Records excerpted from a collection
+-------+
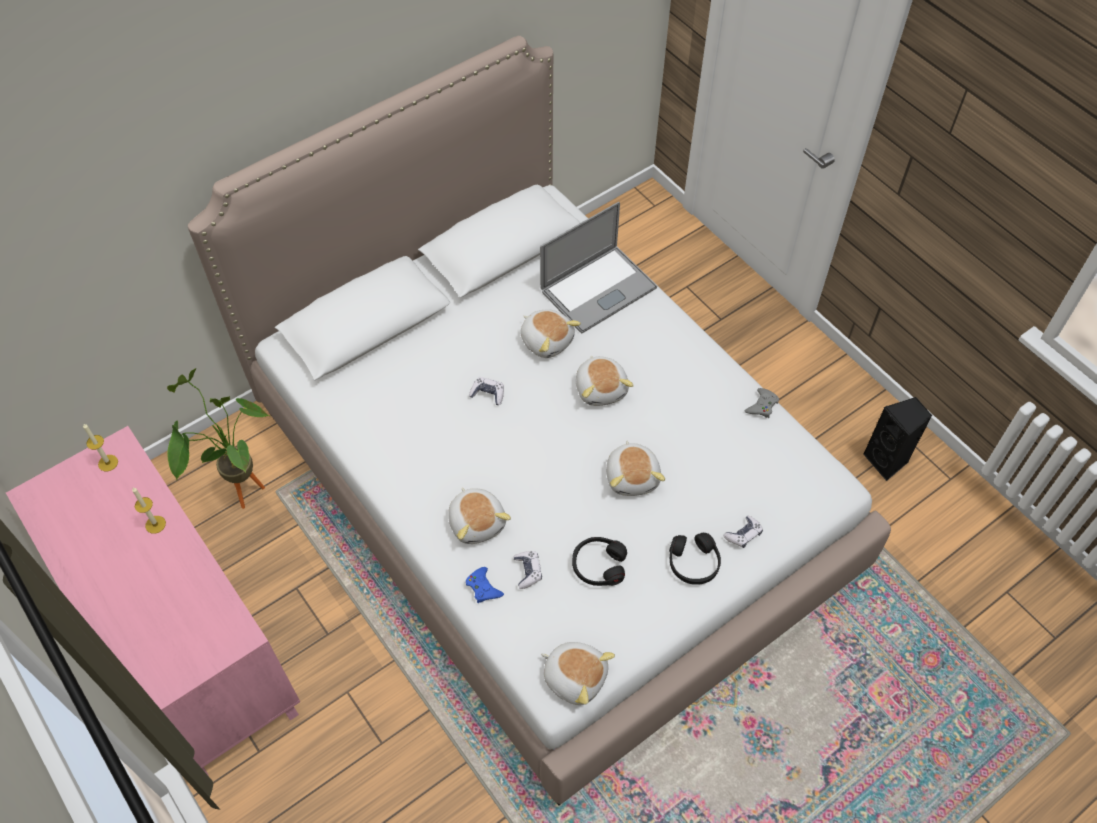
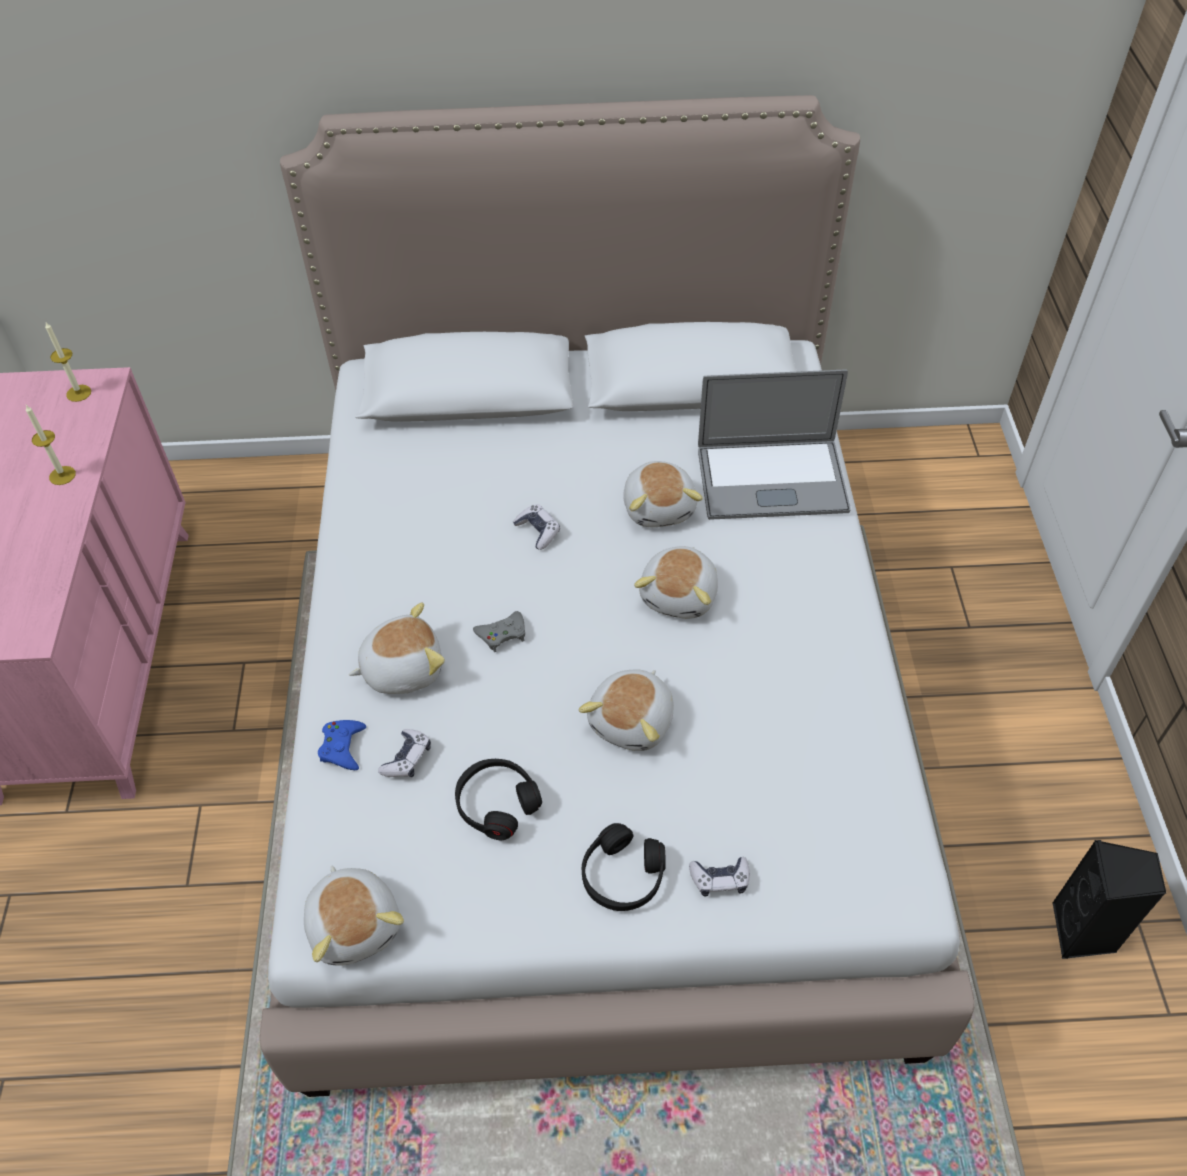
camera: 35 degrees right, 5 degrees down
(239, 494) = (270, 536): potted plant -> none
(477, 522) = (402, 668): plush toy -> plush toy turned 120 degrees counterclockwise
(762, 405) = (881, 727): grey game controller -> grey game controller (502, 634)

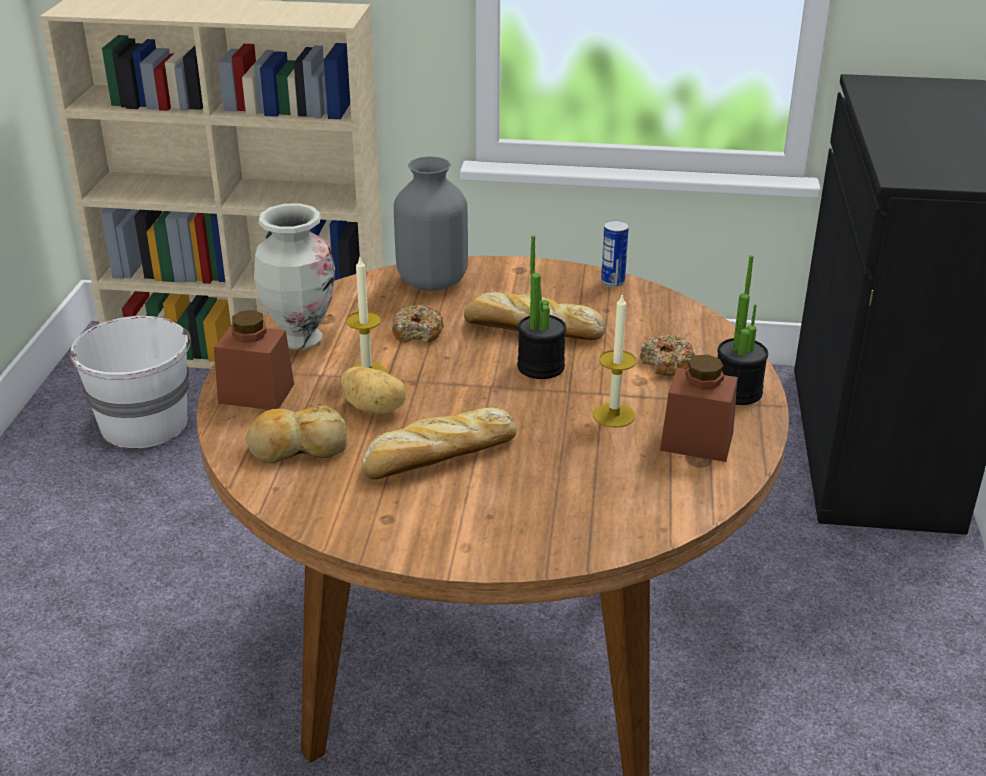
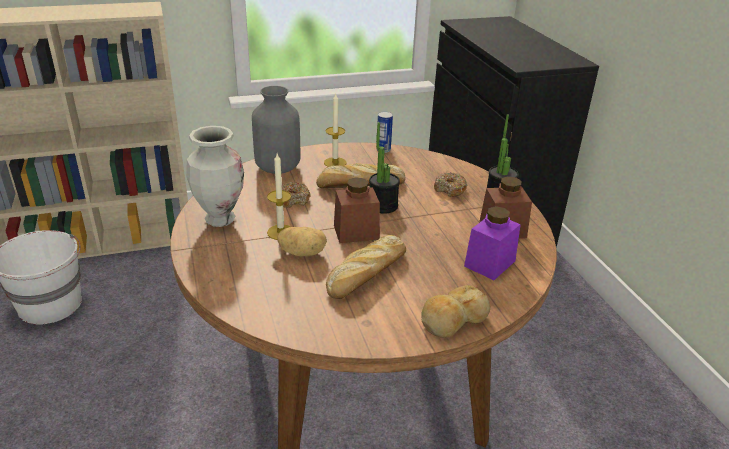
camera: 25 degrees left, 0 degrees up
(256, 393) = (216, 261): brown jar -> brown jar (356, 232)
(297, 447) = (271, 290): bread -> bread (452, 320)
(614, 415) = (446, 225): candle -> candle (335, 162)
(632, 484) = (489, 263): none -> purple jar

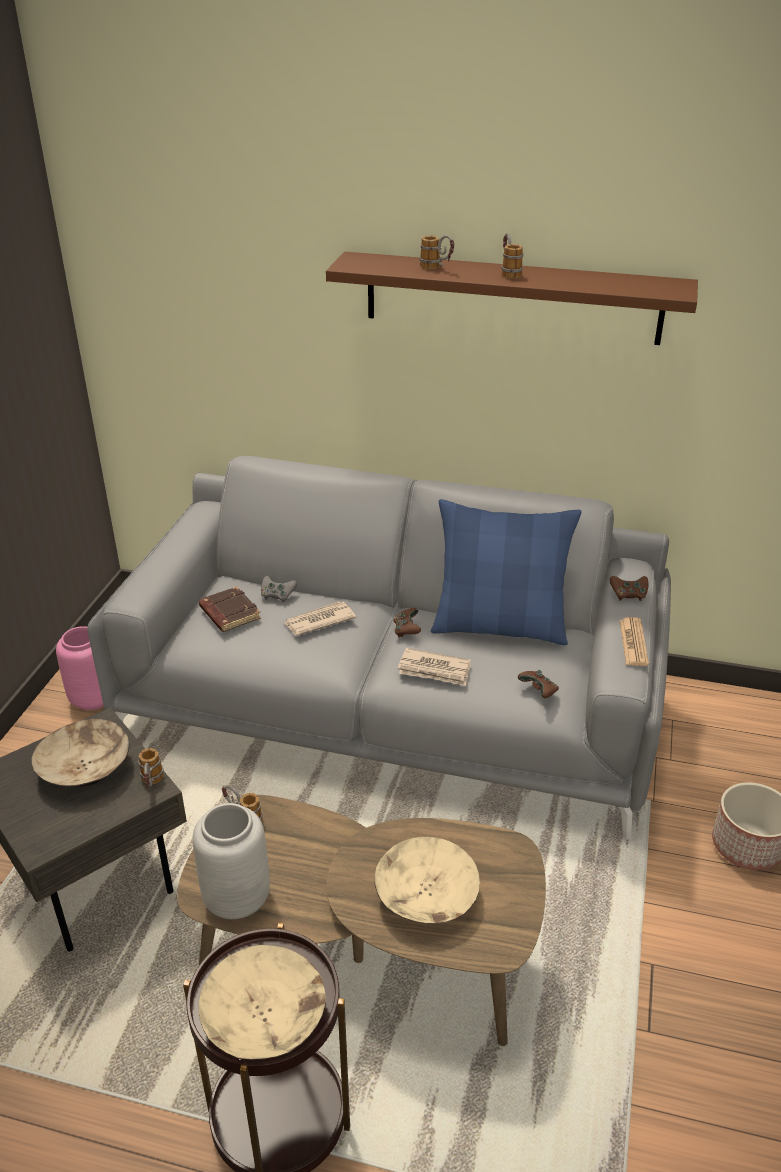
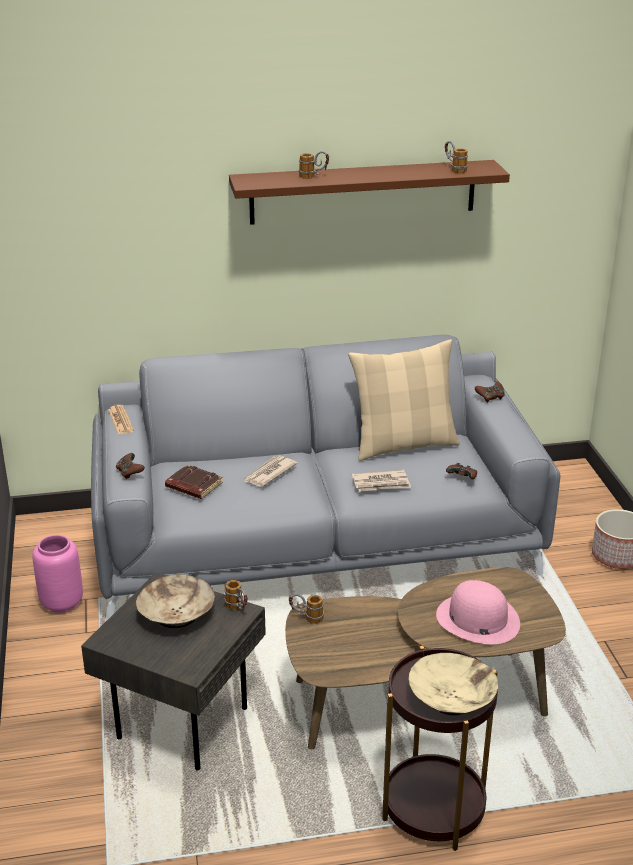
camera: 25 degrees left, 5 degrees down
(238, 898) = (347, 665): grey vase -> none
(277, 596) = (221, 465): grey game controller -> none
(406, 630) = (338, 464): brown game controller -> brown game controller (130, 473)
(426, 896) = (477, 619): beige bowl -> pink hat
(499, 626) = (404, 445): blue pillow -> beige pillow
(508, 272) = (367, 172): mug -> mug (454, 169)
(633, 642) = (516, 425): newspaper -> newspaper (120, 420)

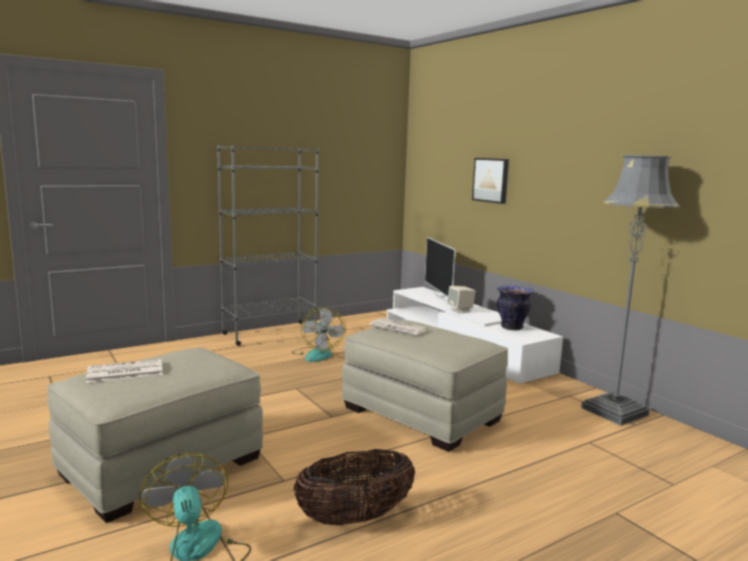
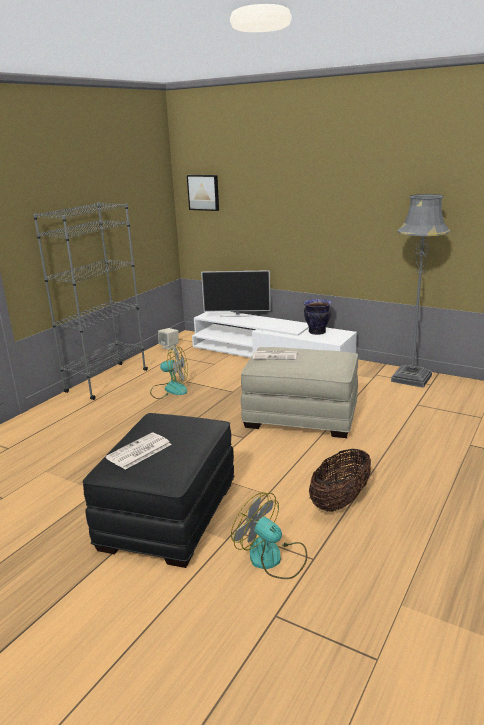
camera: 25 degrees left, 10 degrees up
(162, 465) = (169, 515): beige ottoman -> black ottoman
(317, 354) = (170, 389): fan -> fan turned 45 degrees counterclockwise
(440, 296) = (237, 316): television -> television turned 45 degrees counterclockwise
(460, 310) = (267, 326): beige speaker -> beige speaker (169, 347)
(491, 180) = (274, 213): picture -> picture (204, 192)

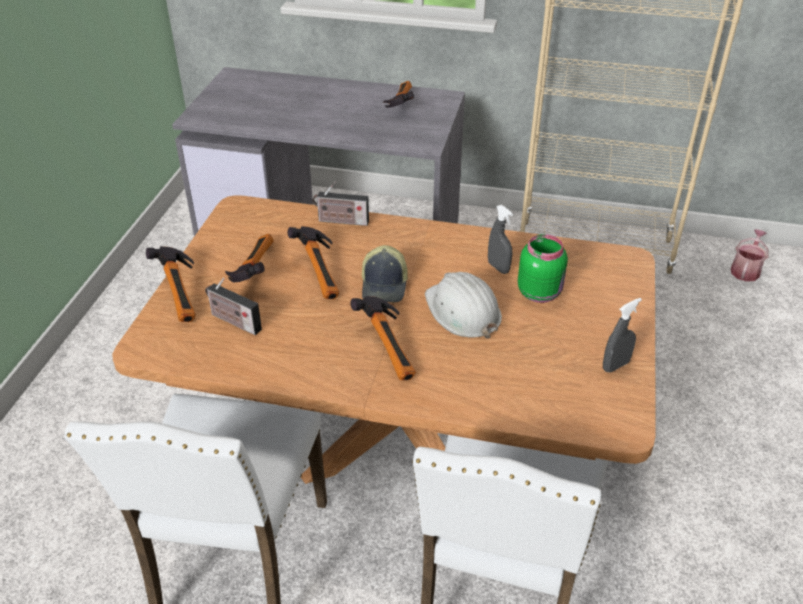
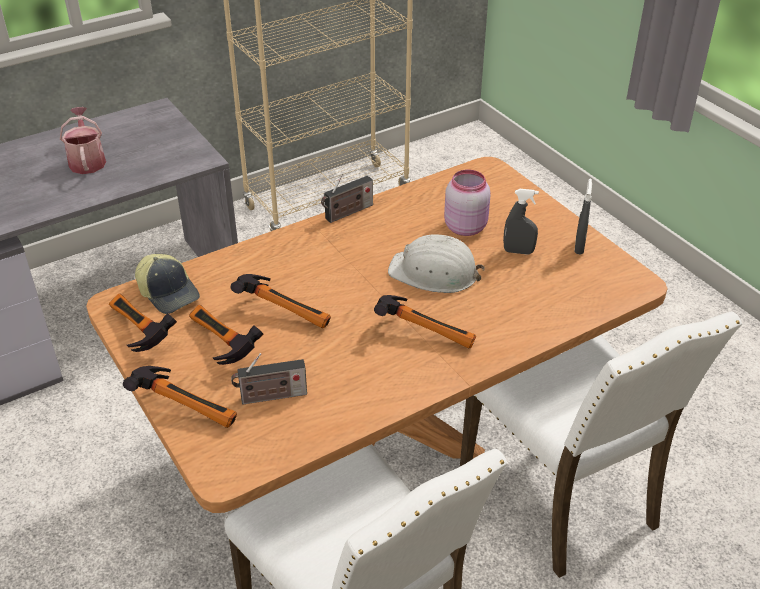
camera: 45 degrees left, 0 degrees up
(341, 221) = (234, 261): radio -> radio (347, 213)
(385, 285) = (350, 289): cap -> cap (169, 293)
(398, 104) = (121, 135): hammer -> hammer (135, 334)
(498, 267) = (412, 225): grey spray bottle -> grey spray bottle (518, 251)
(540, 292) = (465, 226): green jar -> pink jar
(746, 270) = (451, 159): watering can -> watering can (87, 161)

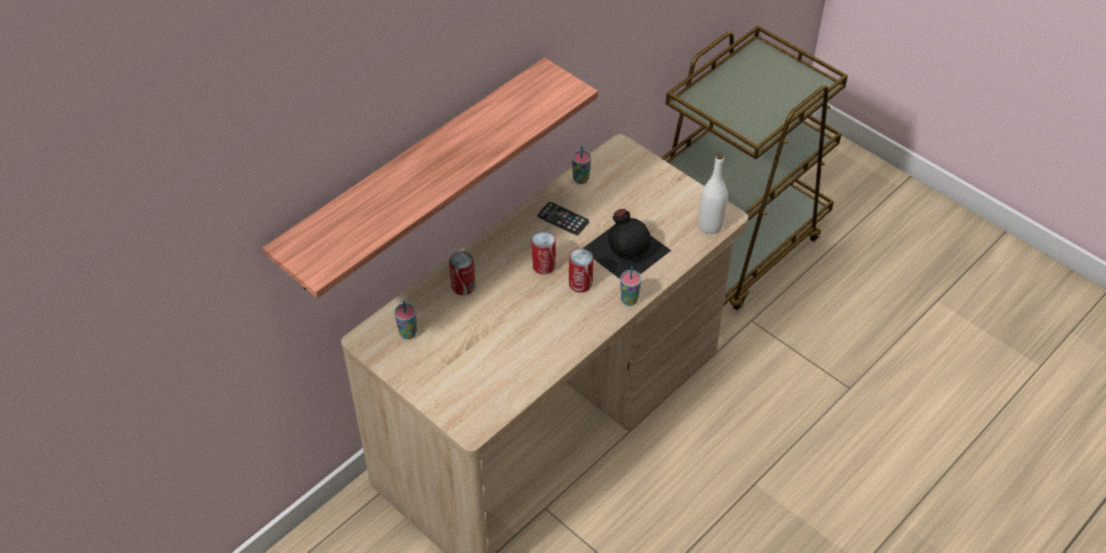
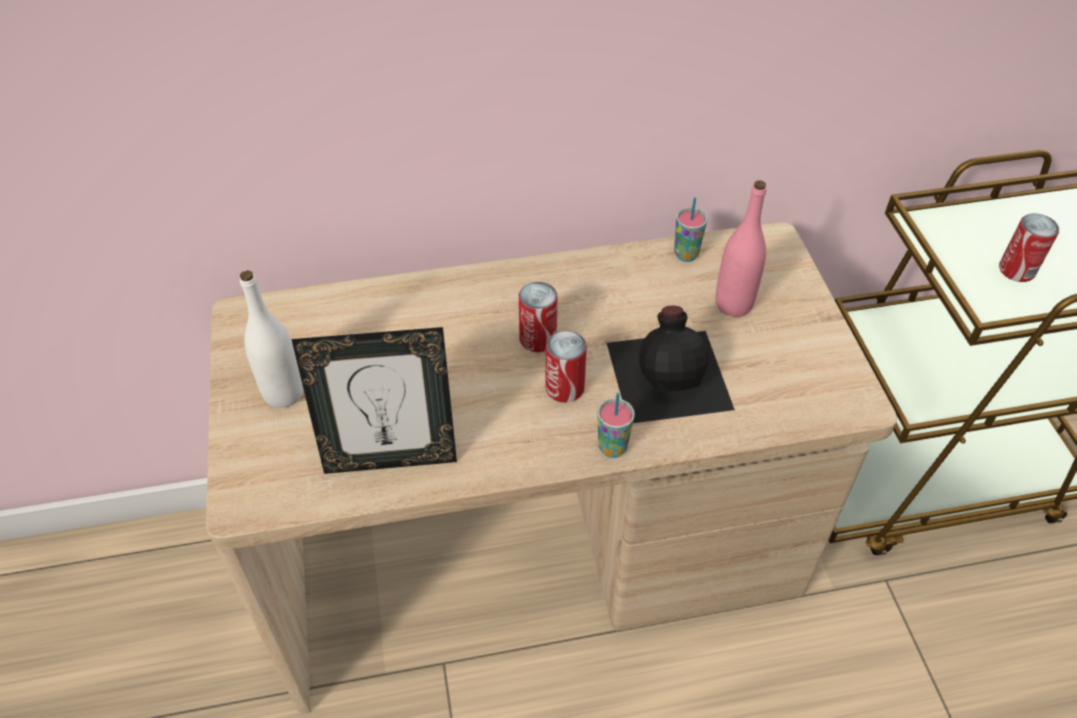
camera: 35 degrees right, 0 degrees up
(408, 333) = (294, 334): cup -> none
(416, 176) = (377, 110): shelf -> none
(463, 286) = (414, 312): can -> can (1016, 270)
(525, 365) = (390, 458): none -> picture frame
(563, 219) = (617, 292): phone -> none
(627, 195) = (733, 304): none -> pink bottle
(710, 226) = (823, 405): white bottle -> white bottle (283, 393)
+-------+
Directions:
Lines with the word "none" in them should be copied from the preceding records.

Output for this task:
(239, 494) = (270, 536): potted plant -> none
(632, 484) = (489, 263): none -> purple jar
(238, 898) = (347, 665): grey vase -> none
(277, 596) = (221, 465): grey game controller -> none
(408, 333) = (294, 334): cup -> none
(416, 176) = (377, 110): shelf -> none
(525, 365) = (390, 458): none -> picture frame
(563, 219) = (617, 292): phone -> none
(627, 195) = (733, 304): none -> pink bottle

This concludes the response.